= Activity =
Each entry must be returned exactly. None may be omitted.

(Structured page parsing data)
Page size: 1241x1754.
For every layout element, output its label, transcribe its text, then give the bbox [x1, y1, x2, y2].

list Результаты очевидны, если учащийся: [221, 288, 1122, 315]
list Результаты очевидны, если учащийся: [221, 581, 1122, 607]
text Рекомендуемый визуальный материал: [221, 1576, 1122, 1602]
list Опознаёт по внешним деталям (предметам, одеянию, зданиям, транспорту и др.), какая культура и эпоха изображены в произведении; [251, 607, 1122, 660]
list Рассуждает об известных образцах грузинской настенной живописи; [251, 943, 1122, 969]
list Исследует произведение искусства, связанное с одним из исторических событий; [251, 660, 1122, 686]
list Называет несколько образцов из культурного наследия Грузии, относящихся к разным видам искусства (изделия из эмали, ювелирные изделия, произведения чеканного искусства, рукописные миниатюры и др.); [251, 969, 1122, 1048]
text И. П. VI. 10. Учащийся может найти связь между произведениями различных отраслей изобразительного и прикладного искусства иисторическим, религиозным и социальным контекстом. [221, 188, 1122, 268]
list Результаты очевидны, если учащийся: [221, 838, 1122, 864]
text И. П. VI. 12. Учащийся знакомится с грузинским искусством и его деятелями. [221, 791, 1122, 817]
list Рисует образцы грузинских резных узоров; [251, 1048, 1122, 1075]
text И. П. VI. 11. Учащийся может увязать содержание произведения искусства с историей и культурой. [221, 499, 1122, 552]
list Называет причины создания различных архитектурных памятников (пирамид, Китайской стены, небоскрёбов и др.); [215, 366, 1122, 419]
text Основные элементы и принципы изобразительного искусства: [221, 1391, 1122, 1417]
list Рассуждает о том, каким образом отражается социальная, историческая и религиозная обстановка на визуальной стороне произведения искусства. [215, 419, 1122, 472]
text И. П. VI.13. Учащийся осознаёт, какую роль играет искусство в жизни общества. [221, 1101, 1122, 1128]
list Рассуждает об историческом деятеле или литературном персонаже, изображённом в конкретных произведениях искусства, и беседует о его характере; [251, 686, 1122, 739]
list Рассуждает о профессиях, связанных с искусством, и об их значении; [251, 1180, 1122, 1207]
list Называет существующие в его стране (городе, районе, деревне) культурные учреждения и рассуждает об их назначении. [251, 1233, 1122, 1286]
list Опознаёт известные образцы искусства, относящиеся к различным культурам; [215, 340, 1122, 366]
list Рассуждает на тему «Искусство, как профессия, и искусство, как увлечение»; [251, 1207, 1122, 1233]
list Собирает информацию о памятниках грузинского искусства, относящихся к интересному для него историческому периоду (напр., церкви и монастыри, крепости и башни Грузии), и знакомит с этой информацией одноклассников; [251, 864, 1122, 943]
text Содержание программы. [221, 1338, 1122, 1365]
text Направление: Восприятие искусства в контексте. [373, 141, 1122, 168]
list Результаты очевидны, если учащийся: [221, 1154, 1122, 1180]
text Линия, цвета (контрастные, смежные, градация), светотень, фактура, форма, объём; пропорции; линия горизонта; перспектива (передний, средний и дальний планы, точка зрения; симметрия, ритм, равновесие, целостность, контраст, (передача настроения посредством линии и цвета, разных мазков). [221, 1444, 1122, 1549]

= Written answer =
Page size: 1241x1754.
For every layout element, output its label, transcribe its text, then give the bbox [x1, y1, x2, y2].

list Результаты очевидны, если учащийся: [221, 288, 1122, 315]
list Результаты очевидны, если учащийся: [221, 581, 1122, 607]
text Рекомендуемый визуальный материал: [221, 1576, 1122, 1602]
list Опознаёт по внешним деталям (предметам, одеянию, зданиям, транспорту и др.), какая культура и эпоха изображены в произведении; [251, 607, 1122, 660]
list Рассуждает об известных образцах грузинской настенной живописи; [251, 943, 1122, 969]
list Исследует произведение искусства, связанное с одним из исторических событий; [251, 660, 1122, 686]
list Называет несколько образцов из культурного наследия Грузии, относящихся к разным видам искусства (изделия из эмали, ювелирные изделия, произведения чеканного искусства, рукописные миниатюры и др.); [251, 969, 1122, 1048]
text И. П. VI. 10. Учащийся может найти связь между произведениями различных отраслей изобразительного и прикладного искусства иисторическим, религиозным и социальным контекстом. [221, 188, 1122, 268]
list Результаты очевидны, если учащийся: [221, 838, 1122, 864]
text И. П. VI. 12. Учащийся знакомится с грузинским искусством и его деятелями. [221, 791, 1122, 817]
list Рисует образцы грузинских резных узоров; [251, 1048, 1122, 1075]
text И. П. VI. 11. Учащийся может увязать содержание произведения искусства с историей и культурой. [221, 499, 1122, 552]
list Называет причины создания различных архитектурных памятников (пирамид, Китайской стены, небоскрёбов и др.); [215, 366, 1122, 419]
text Основные элементы и принципы изобразительного искусства: [221, 1391, 1122, 1417]
list Рассуждает о том, каким образом отражается социальная, историческая и религиозная обстановка на визуальной стороне произведения искусства. [215, 419, 1122, 472]
text И. П. VI.13. Учащийся осознаёт, какую роль играет искусство в жизни общества. [221, 1101, 1122, 1128]
list Рассуждает об историческом деятеле или литературном персонаже, изображённом в конкретных произведениях искусства, и беседует о его характере; [251, 686, 1122, 739]
list Рассуждает о профессиях, связанных с искусством, и об их значении; [251, 1180, 1122, 1207]
list Называет существующие в его стране (городе, районе, деревне) культурные учреждения и рассуждает об их назначении. [251, 1233, 1122, 1286]
list Опознаёт известные образцы искусства, относящиеся к различным культурам; [215, 340, 1122, 366]
list Рассуждает на тему «Искусство, как профессия, и искусство, как увлечение»; [251, 1207, 1122, 1233]
list Собирает информацию о памятниках грузинского искусства, относящихся к интересному для него историческому периоду (напр., церкви и монастыри, крепости и башни Грузии), и знакомит с этой информацией одноклассников; [251, 864, 1122, 943]
text Содержание программы. [221, 1338, 1122, 1365]
text Направление: Восприятие искусства в контексте. [373, 141, 1122, 168]
list Результаты очевидны, если учащийся: [221, 1154, 1122, 1180]
text Линия, цвета (контрастные, смежные, градация), светотень, фактура, форма, объём; пропорции; линия горизонта; перспектива (передний, средний и дальний планы, точка зрения; симметрия, ритм, равновесие, целостность, контраст, (передача настроения посредством линии и цвета, разных мазков). [221, 1444, 1122, 1549]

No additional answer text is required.